Вообще говоря, значение и смысл – это не совсем одно и то же. В литературе, посвященной знаку и его значению, выделяется несколько разных, но вместе с тем взаимодополняющих концепций последнего, например, предметная, смысловая, бихевиористская (поведенческая). Существо первой заключается в том, что значением предстают предметы (явления, процессы) окружающего нас мира, которые знак призван обозначать. Весьма рациональный и интуитивно ясный, этот взгляд на вещи тем не менее обладает большим недостатком, ибо далеко не все, что имеет свое обозначение, является предметом. Например, мы не можем указать пальцем на такие абстрактные начала, как уже затронутые здесь совесть, любовь, нравственность. Предметы подобного рода, несмотря на то, что в их реальности может сомневаться лишь извращенное сознание, тем не менее не существуют в природе. Не имеют своего предмета и такие измлада известные сущности, как Кощей бессмертный и огнедышащий дракон, однако мы довольно живо представляем себе и того и другого и даже можем очень многое поведать о каждом из них. Вместе с тем и Кощей, и дракон – это тоже знаки. Парадокс же в том, что очень часто именно подобные им, не способным указать ни на один из реально существующих в природе предметов, знаки обладают куда более богатым значением, нежели поддающиеся непосредственному указанию. Ведь здесь мы обнаруживаем некую сумму весьма развитых представлений, пробуждающих не только чувство и воображение человека, но и абстрактную мысль, затрагивающую весьма широкий спектр знаний. Обе эти позиции нисколько не опровергают, но взаимно дополняют и проясняют друг друга; и часто соотношение понятий "знак", "значение", "смысл" выражается в виде равностороннего треугольника, в котором каждая вершина занимается одним из них. Этот треугольник и в самом деле позволяет отрешиться от чисто линейной зависимости между обозначением и обозначающим и представить их отношение друг к другу более полно и правильно. В бихевиористской же теории значение – это некоторая совокупность операций, проведение которых возможно с обозначаемым предметом. Например, смерть того же Кощея немедленно вызывает из восходящей к детству памяти алгоритм, требующий разбить некое хрустальное яйцо и сломать таящуюся там иглу. Точно таким же алгоритмом предстает любая имеющая свой знак математическая операция – сложить, умножить, разделить…

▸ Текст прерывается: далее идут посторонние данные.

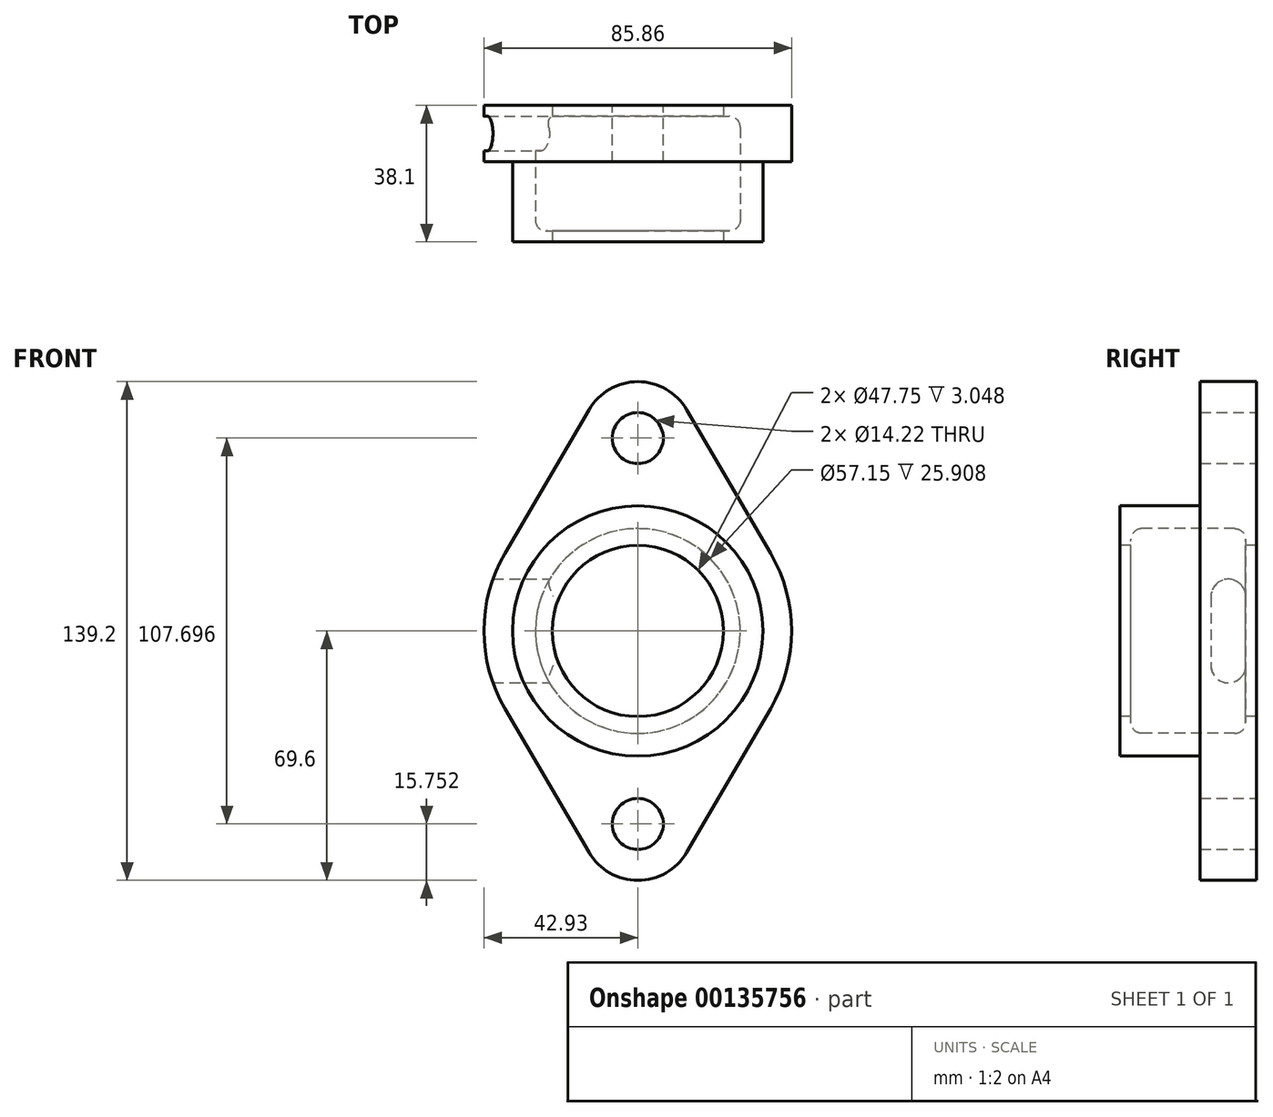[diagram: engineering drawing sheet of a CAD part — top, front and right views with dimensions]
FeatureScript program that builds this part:
annotation { "Feature Type Name" : "Feature", "Feature Type Description" : "" }
export const myFeature = defineFeature(function(context is Context, id is Id, definition is map)
    precondition{}
    {
        {
            var Q0;
            Q0=qCreatedBy(makeId("Front.planeOp"),FACE);
            var sketch = newSketch(context, id + "F0", { "sketchPlane" : qUnion([Q0])});
            skLineSegment(sketch, "E0", {"start": v(-39.2, 0) * mm, "end": v(39.73, 0) * mm, "construction": true});
            skLineSegment(sketch, "E1", {"start": v(0, 79.16) * mm, "end": v(0, -73.29) * mm, "construction": true});
            skLineSegment(sketch, "E2", {"start": v(-13.6, 61.8) * mm, "end": v(-37.06, 21.67) * mm});
            skLineSegment(sketch, "E3", {"start": v(13.6, 61.8) * mm, "end": v(37.06, 21.67) * mm});
            skLineSegment(sketch, "E4", {"start": v(-37.06, -21.67) * mm, "end": v(-13.6, -61.8) * mm});
            skLineSegment(sketch, "E5", {"start": v(37.06, -21.67) * mm, "end": v(13.6, -61.8) * mm});
            skArc(sketch, "E6", {"start": v(13.6, 61.8) * mm, "mid": v(0, 69.6) * mm, "end": v(-13.6, 61.8) * mm});
            skArc(sketch, "E7", {"start": v(-37.06, 21.67) * mm, "mid": v(-42.93, 0) * mm, "end": v(-37.06, -21.67) * mm});
            skArc(sketch, "E8", {"start": v(37.06, -21.67) * mm, "mid": v(42.93, 0) * mm, "end": v(37.06, 21.67) * mm});
            skArc(sketch, "E9", {"start": v(-13.6, -61.8) * mm, "mid": v(0, -69.6) * mm, "end": v(13.6, -61.8) * mm});
            skCircle(sketch, "E10", {"center": v(0, 53.85) * mm, "radius": 7.11 * mm});
            skCircle(sketch, "E11", {"center": v(0, -53.85) * mm, "radius": 7.11 * mm});
            skSolve(sketch);
        }
        {
            var Q0;
            Q0=makeQuery(id+"F0.imprint","IMPRINT",FACE,{"disambiguationData":[TD([[makeQuery(id+"F0.imprint","IMPRINT",EDGE,{"derivedFrom":sQuery(id+"F0.wireOp",EDGE,"E2")}),1.0]])]});
            extrude(context, id + "F1", {"entities" : qUnion([Q0]), "depth" : 15.75 * mm});
        }
        {
            var Q0;
            Q0=makeQuery(id+"F1.opExtrude","CAP_FACE",FACE,{"disambiguationData":[OSD([sQuery(id+"F0.wireOp",EDGE,"E2"),sQuery(id+"F0.wireOp",EDGE,"E3"),sQuery(id+"F0.wireOp",EDGE,"E4"),sQuery(id+"F0.wireOp",EDGE,"E5"),sQuery(id+"F0.wireOp",EDGE,"E6"),sQuery(id+"F0.wireOp",EDGE,"E7"),sQuery(id+"F0.wireOp",EDGE,"E8"),sQuery(id+"F0.wireOp",EDGE,"E9"),sQuery(id+"F0.wireOp",EDGE,"E10"),sQuery(id+"F0.wireOp",EDGE,"E11")])],"isStart":false});
            var sketch = newSketch(context, id + "F2", { "sketchPlane" : qUnion([Q0])});
            skCircle(sketch, "E12", {"center": v(0, 0) * mm, "radius": 34.93 * mm});
            skSolve(sketch);
        }
        {
            var Q0;
            Q0 = qSketchRegion(id + "F2", true);
            extrude(context, id + "F3", {"entities" : qUnion([Q0]), "operationType" : NewBodyOperationType.ADD, "depth" : 22.35 * mm});
        }
        {
            var Q0;
            Q0=makeQuery(id+"F3.opExtrude","CAP_FACE",FACE,{"disambiguationData":[OSD([sQuery(id+"F2.wireOp",EDGE,"E12")])],"isStart":false});
            var sketch = newSketch(context, id + "F4", { "sketchPlane" : qUnion([Q0])});
            skCircle(sketch, "E13", {"center": v(0, 0) * mm, "radius": 23.88 * mm});
            skSolve(sketch);
        }
        {
            var Q0;
            Q0=makeQuery(id+"F4.imprint","IMPRINT",FACE,{"disambiguationData":[TD([[makeQuery(id+"F4.imprint","IMPRINT",EDGE,{"derivedFrom":sQuery(id+"F4.wireOp",EDGE,"E13")}),1.0]])]});
            extrude(context, id + "F5", {"entities" : qUnion([Q0]), "operationType" : NewBodyOperationType.REMOVE, "endBound" : BoundingType.THROUGH_ALL, "oppositeDirection" : true, "depth" : 25.4 * mm});
        }
        {
            var Q0;
            Q0=qCreatedBy(makeId("Right.planeOp"),FACE);
            var sketch = newSketch(context, id + "F6", { "sketchPlane" : qUnion([Q0])});
            skLineSegment(sketch, "E14", {"start": v(-3.05, 9.65) * mm, "end": v(-3.05, -9.65) * mm});
            skLineSegment(sketch, "E15", {"start": v(-12.7, 9.65) * mm, "end": v(-12.7, -9.65) * mm});
            skArc(sketch, "E16", {"start": v(-3.05, 9.65) * mm, "mid": v(-7.87, 14.48) * mm, "end": v(-12.7, 9.65) * mm});
            skArc(sketch, "E17", {"start": v(-12.7, -9.65) * mm, "mid": v(-7.87, -14.48) * mm, "end": v(-3.05, -9.65) * mm});
            skSolve(sketch);
        }
        {
            var Q0;
            Q0 = qSketchRegion(id + "F6", true);
            extrude(context, id + "F7", {"entities" : qUnion([Q0]), "operationType" : NewBodyOperationType.REMOVE, "endBound" : BoundingType.THROUGH_ALL, "oppositeDirection" : true, "depth" : 25.4 * mm});
        }
        {
            var Q0;
            Q0=qCreatedBy(makeId("Top.planeOp"),FACE);
            var sketch = newSketch(context, id + "F8", { "sketchPlane" : qUnion([Q0])});
            skLineSegment(sketch, "E18", {"start": v(0, -3.05) * mm, "end": v(0, -35.05) * mm});
            skLineSegment(sketch, "E19", {"start": v(0, -35.05) * mm, "end": v(-25.53, -35.05) * mm});
            skLineSegment(sketch, "E20", {"start": v(-28.58, -32) * mm, "end": v(-28.58, -6.1) * mm});
            skLineSegment(sketch, "E21", {"start": v(-25.53, -3.05) * mm, "end": v(0, -3.05) * mm});
            skPoint(sketch, "E22.visualSharp", {"position": v(-28.58, -3.05) * mm});
            skArc(sketch, "E22.filletArc", {"start": v(-25.53, -3.05) * mm, "mid": v(-27.68, -3.94) * mm, "end": v(-28.58, -6.1) * mm});
            skPoint(sketch, "E23.visualSharp", {"position": v(-28.58, -35.05) * mm});
            skArc(sketch, "E23.filletArc", {"start": v(-28.58, -32) * mm, "mid": v(-27.68, -34.16) * mm, "end": v(-25.53, -35.05) * mm});
            skLineSegment(sketch, "E24", {"start": v(0, 16.1) * mm, "end": v(0, -43.74) * mm, "construction": true});
            skSolve(sketch);
        }
        {
            var Q0;
            Q0=makeQuery(id+"F8.imprint","IMPRINT",FACE,{"disambiguationData":[TD([[makeQuery(id+"F8.imprint","IMPRINT",EDGE,{"derivedFrom":sQuery(id+"F8.wireOp",EDGE,"E18")}),-1.0]])]});
            var Q1;
            Q1=sQuery(id+"F8.wireOp",EDGE,"E24");
            revolve(context, id + "F9", {"operationType" : NewBodyOperationType.REMOVE, "entities" : qUnion([Q0]), "axis" : qUnion([Q1]), "revolveType" : RevolveType.FULL, "oppositeDirection" : true});
        }
    });
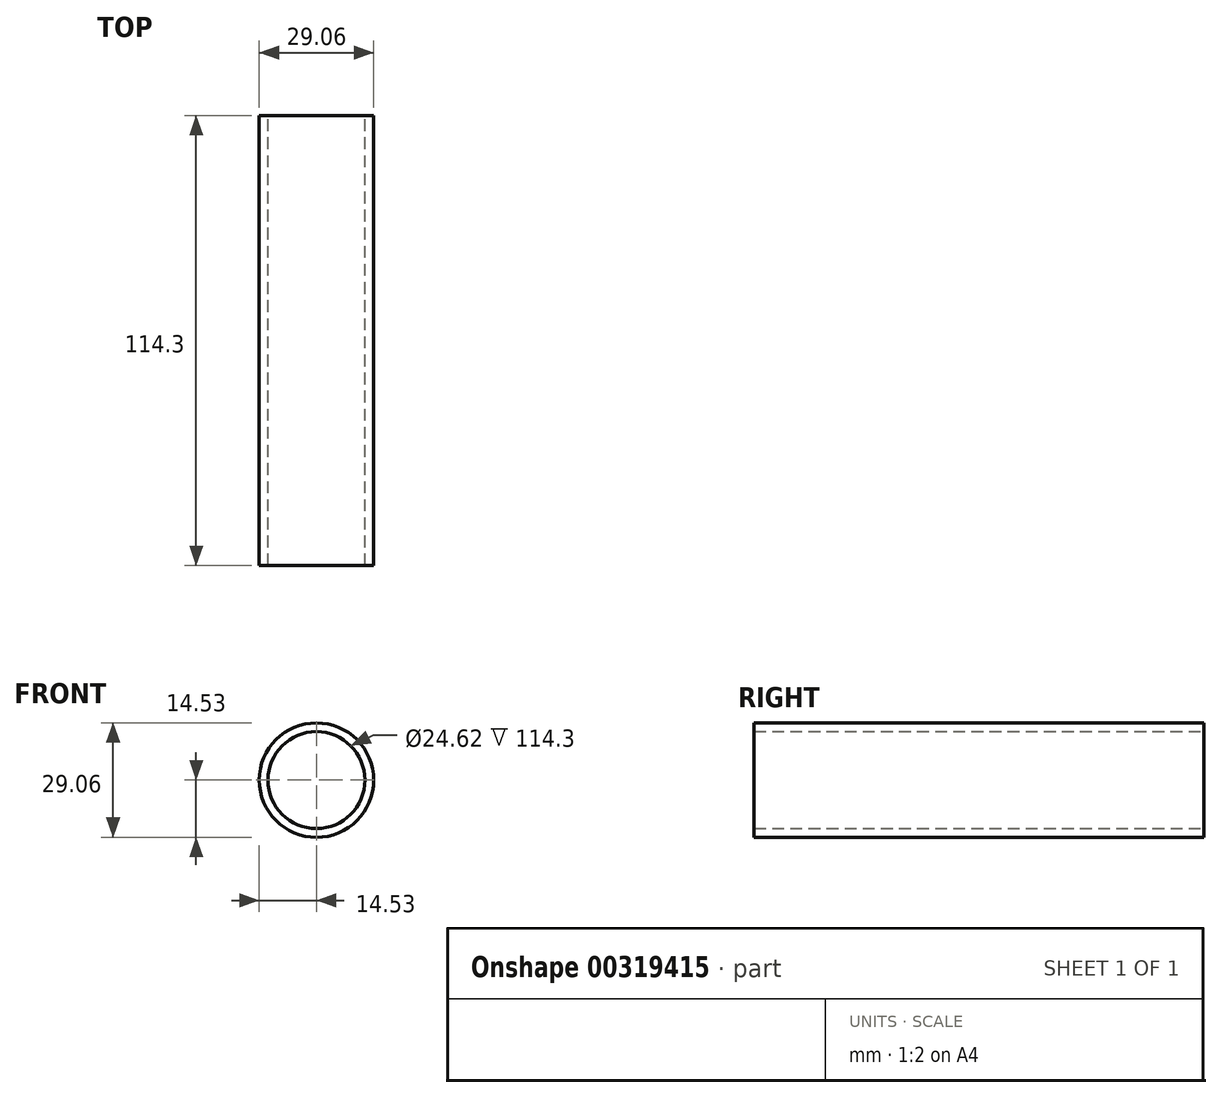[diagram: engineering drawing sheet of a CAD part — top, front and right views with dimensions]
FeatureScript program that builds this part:
annotation { "Feature Type Name" : "Feature", "Feature Type Description" : "" }
export const myFeature = defineFeature(function(context is Context, id is Id, definition is map)
    precondition{}
    {
        {
            var Q0;
            Q0=qCreatedBy(makeId("Front.planeOp"),FACE);
            var sketch = newSketch(context, id + "F0", { "sketchPlane" : qUnion([Q0])});
            skCircle(sketch, "E0", {"center": v(0, 0) * mm, "radius": 14.53 * mm});
            skCircle(sketch, "E1", {"center": v(0, 0) * mm, "radius": 12.31 * mm});
            skSolve(sketch);
        }
        {
            var Q0;
            Q0 = qSketchRegion(id + "F0", true);
            extrude(context, id + "F1", {"entities" : qUnion([Q0]), "depth" : 114.3 * mm});
        }
    });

Но мы говорим о соотношении материальных одежд знака и того, что выражается одновременно всеми этими (и, не исключено, еще какими-то другими, неформализованными интуитивными) представлениями, поэтому понятия смысла и значения употребляются здесь не как строгие научные термины, но в качестве обычных литературных оборотов, иными словами как синонимы.

Казалось бы, повседневная практика человеческого общения только подтверждает сказанное об отсутствии жесткой обусловленности осязаемых форм знака его значением. Действительно, можно часами изливать целые потоки самых пламенных филиппик, но так и не донести до слушателя всей полноты содержания какой-то не очень сложной идеи, а можно и "просто так", каким-то таинственным наитием, внечувственным общением душ мгновенно понять то, что, наверное, вообще невыразимо ни словом, ни жестом. Но вдумаемся: если нет и тени соответствия одного другому, то спрашивается, зачем вообще нужен материальный посредник общения, осязаемая оболочка знака? Если она все-таки существует и существует как строго закономерное, а не какое-то случайное образование, то говорить об отсутствии всякой детерминированности метафизического физическим и физического метафизическим категорически недопустимо. В мире всеобщей обусловленности явлений ничто не может появиться "просто так" из причинно-следственного "ниоткуда".

Словом, вещественная плоть знака не может быть совсем уж независимой от его значения, так что пусть и не открытая нам, но все же какая-то связь между ними обязана иметь место.